EXERCISE OBJECTIVE: Extract the lines from the first line of the records below through the line containing "left eye: (82, 66)", inclusive, and reproduce them exactly as written.

--

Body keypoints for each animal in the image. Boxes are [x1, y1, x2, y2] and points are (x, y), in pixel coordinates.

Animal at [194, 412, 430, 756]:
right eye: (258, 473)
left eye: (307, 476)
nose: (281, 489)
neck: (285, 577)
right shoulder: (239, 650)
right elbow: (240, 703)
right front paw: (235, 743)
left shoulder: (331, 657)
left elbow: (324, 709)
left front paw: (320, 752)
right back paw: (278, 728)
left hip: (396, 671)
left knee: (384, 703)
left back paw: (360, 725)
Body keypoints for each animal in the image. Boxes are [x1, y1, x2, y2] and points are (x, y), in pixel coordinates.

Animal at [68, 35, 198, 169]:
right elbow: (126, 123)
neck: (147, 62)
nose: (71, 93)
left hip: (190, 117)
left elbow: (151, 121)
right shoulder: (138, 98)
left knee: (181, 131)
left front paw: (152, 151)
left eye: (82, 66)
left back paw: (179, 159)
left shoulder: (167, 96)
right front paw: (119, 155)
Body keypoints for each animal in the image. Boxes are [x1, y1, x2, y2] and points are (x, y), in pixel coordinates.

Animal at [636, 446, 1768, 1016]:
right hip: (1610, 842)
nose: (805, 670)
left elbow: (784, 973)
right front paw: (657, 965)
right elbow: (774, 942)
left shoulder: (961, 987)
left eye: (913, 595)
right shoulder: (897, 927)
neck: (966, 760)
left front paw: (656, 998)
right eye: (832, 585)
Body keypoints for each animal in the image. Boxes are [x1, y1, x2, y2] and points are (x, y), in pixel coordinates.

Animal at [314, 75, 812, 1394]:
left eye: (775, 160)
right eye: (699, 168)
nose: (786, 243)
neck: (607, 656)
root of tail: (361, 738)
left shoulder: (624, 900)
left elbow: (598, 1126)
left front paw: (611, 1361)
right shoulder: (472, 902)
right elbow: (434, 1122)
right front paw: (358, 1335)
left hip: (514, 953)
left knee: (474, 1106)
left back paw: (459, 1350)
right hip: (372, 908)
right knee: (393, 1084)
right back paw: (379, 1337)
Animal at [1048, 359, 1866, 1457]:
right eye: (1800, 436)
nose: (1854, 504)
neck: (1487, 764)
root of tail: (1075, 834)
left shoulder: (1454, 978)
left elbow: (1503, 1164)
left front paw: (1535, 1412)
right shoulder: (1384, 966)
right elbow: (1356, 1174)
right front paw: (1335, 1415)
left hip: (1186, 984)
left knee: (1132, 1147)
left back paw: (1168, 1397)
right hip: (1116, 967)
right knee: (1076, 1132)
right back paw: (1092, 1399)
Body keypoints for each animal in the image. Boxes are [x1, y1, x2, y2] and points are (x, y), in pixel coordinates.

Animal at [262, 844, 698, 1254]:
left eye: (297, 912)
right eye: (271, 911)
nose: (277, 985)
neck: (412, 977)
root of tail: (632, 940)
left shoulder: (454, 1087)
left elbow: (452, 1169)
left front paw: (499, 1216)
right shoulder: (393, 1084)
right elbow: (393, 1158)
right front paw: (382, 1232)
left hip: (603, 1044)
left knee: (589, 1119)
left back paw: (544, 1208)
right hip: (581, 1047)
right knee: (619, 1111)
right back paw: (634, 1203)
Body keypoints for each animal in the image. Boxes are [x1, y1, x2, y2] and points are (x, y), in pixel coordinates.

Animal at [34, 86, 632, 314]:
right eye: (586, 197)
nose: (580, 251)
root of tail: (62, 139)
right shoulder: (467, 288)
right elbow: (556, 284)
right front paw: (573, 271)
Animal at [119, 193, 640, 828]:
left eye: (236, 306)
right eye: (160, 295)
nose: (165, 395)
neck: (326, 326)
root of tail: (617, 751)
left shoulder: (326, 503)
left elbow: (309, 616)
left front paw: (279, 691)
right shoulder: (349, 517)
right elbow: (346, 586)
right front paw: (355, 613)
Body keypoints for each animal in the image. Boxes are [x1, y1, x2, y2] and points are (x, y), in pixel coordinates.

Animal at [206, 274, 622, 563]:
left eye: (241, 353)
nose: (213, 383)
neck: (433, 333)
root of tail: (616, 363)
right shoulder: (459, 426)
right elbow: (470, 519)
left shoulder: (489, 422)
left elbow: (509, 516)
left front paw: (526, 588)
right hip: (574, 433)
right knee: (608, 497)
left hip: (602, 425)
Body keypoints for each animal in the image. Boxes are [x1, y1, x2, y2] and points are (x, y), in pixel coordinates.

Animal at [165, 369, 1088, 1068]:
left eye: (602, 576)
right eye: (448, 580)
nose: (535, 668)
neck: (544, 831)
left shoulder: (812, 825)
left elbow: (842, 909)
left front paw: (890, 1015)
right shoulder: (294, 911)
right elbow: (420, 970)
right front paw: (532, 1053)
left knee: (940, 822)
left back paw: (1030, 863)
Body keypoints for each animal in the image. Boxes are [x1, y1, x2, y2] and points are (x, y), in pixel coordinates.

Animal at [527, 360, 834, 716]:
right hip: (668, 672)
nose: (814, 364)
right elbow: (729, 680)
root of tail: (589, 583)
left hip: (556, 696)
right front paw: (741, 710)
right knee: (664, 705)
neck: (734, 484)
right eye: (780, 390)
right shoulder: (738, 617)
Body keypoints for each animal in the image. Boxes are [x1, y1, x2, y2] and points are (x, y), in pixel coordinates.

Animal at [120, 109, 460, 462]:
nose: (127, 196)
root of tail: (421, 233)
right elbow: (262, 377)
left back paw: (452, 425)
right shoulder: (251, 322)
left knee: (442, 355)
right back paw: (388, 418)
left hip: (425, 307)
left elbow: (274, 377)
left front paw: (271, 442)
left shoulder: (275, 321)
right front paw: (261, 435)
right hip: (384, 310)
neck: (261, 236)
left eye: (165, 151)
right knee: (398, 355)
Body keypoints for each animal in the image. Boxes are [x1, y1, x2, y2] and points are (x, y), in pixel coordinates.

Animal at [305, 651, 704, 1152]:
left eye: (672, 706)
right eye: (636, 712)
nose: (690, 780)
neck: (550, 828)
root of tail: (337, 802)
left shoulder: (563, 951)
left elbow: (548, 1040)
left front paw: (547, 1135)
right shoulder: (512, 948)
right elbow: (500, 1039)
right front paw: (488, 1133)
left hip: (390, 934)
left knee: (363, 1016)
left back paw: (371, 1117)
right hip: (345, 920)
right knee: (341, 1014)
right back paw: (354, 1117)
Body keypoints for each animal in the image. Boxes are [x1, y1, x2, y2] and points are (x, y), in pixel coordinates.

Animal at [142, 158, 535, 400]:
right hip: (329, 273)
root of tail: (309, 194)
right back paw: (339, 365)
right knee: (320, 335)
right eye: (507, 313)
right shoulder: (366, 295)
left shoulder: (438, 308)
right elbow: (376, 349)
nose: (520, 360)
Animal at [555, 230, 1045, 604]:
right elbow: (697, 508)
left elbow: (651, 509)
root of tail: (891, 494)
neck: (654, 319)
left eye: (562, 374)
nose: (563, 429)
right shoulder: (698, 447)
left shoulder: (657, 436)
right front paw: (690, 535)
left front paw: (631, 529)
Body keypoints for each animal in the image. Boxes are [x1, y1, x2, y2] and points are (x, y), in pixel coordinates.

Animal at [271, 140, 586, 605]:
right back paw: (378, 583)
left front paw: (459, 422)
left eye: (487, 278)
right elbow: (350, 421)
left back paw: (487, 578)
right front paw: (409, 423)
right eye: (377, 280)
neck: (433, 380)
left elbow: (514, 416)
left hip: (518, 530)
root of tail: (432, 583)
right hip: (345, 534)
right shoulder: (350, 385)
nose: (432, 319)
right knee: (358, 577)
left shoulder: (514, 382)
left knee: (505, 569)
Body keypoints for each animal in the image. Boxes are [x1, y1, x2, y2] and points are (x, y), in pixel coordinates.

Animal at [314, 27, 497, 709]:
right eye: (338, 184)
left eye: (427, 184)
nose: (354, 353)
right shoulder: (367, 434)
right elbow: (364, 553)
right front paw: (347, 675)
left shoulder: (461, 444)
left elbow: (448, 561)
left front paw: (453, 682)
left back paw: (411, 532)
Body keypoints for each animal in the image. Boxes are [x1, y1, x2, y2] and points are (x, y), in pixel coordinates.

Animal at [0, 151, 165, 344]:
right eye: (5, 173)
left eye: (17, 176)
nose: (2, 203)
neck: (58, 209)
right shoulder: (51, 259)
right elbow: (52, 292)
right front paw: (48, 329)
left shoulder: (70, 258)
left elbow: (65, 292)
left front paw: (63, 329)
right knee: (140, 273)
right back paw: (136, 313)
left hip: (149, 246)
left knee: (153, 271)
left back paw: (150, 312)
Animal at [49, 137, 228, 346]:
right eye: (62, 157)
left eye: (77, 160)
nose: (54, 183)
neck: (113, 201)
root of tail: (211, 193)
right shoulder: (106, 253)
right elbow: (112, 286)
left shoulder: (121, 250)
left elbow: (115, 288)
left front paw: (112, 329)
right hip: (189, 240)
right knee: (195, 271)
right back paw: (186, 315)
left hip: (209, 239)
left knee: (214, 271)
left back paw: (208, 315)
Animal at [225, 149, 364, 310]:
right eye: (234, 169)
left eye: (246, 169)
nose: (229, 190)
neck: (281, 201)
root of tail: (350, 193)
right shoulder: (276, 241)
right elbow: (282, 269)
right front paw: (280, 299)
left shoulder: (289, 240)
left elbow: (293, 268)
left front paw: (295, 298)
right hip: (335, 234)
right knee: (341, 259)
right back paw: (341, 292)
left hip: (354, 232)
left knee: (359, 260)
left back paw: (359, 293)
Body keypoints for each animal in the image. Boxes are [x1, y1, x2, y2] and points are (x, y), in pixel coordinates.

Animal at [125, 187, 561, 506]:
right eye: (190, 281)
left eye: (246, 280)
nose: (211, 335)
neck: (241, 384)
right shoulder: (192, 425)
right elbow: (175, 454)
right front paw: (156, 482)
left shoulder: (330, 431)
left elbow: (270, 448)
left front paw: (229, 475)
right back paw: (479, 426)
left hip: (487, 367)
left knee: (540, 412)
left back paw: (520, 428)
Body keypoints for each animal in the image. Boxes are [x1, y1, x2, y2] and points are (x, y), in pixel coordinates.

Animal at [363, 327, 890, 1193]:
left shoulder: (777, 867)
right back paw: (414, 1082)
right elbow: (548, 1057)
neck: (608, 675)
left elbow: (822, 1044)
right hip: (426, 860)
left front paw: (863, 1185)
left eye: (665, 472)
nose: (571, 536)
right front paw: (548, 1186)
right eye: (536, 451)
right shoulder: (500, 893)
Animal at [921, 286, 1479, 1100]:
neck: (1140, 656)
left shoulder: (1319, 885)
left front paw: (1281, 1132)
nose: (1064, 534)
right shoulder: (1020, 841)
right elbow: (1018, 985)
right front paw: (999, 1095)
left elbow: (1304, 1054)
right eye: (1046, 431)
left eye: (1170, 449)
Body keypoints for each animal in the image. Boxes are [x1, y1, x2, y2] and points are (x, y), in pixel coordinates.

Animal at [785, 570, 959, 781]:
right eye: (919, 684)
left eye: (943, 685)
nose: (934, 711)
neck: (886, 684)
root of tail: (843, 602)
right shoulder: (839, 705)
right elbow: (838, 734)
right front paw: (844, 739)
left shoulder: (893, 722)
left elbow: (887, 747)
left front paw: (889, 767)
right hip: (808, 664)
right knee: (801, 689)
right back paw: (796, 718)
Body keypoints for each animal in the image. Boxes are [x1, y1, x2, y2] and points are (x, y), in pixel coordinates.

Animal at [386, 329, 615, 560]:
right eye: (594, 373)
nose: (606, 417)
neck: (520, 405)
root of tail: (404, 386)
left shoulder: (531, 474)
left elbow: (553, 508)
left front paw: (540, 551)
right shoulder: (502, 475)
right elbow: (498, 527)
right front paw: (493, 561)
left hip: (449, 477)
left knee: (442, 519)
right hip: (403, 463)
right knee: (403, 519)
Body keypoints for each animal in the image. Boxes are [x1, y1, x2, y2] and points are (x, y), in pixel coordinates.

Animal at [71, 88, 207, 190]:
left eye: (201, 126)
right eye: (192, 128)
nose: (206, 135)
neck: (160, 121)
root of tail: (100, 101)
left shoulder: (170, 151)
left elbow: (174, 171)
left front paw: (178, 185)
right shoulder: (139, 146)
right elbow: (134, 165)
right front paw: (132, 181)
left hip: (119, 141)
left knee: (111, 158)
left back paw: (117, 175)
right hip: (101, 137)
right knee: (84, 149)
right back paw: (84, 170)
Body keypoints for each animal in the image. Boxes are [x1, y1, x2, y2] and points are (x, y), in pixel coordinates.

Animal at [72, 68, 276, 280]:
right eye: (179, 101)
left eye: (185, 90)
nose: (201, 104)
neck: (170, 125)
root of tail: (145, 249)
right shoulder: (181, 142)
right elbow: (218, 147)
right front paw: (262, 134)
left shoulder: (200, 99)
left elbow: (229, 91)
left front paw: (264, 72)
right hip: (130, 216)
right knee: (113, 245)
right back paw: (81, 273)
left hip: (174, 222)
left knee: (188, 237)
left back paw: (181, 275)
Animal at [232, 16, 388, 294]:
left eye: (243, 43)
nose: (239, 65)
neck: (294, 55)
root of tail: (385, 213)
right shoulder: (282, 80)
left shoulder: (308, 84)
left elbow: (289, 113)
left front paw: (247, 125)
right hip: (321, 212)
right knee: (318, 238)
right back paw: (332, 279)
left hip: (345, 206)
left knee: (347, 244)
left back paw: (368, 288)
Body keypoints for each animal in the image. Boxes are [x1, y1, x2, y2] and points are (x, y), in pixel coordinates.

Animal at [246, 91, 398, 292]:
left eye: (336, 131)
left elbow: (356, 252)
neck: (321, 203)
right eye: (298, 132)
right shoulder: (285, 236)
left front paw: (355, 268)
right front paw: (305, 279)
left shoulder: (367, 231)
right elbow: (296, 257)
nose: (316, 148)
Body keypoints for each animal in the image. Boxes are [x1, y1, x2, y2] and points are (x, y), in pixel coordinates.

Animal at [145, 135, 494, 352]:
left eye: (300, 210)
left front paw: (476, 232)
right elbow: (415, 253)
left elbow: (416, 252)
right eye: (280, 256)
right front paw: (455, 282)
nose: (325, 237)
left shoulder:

--

SOLUTION FOR THIS PROBLEM:
Body keypoints for each animal in the image. Boxes are [x1, y1, x2, y2] and points are (x, y), in pixel coordinates.

Animal at [194, 412, 430, 756]:
right eye: (258, 473)
left eye: (307, 476)
nose: (281, 489)
neck: (285, 577)
right shoulder: (239, 650)
right elbow: (240, 703)
right front paw: (235, 743)
left shoulder: (331, 657)
left elbow: (324, 709)
left front paw: (320, 752)
right back paw: (278, 728)
left hip: (396, 671)
left knee: (384, 703)
left back paw: (360, 725)
Body keypoints for each animal in the image. Boxes are [x1, y1, x2, y2] and points are (x, y), in pixel coordinates.

Animal at [68, 35, 198, 169]:
right elbow: (126, 123)
neck: (147, 62)
nose: (71, 93)
left hip: (190, 117)
left elbow: (151, 121)
right shoulder: (138, 98)
left knee: (181, 131)
left front paw: (152, 151)
left eye: (82, 66)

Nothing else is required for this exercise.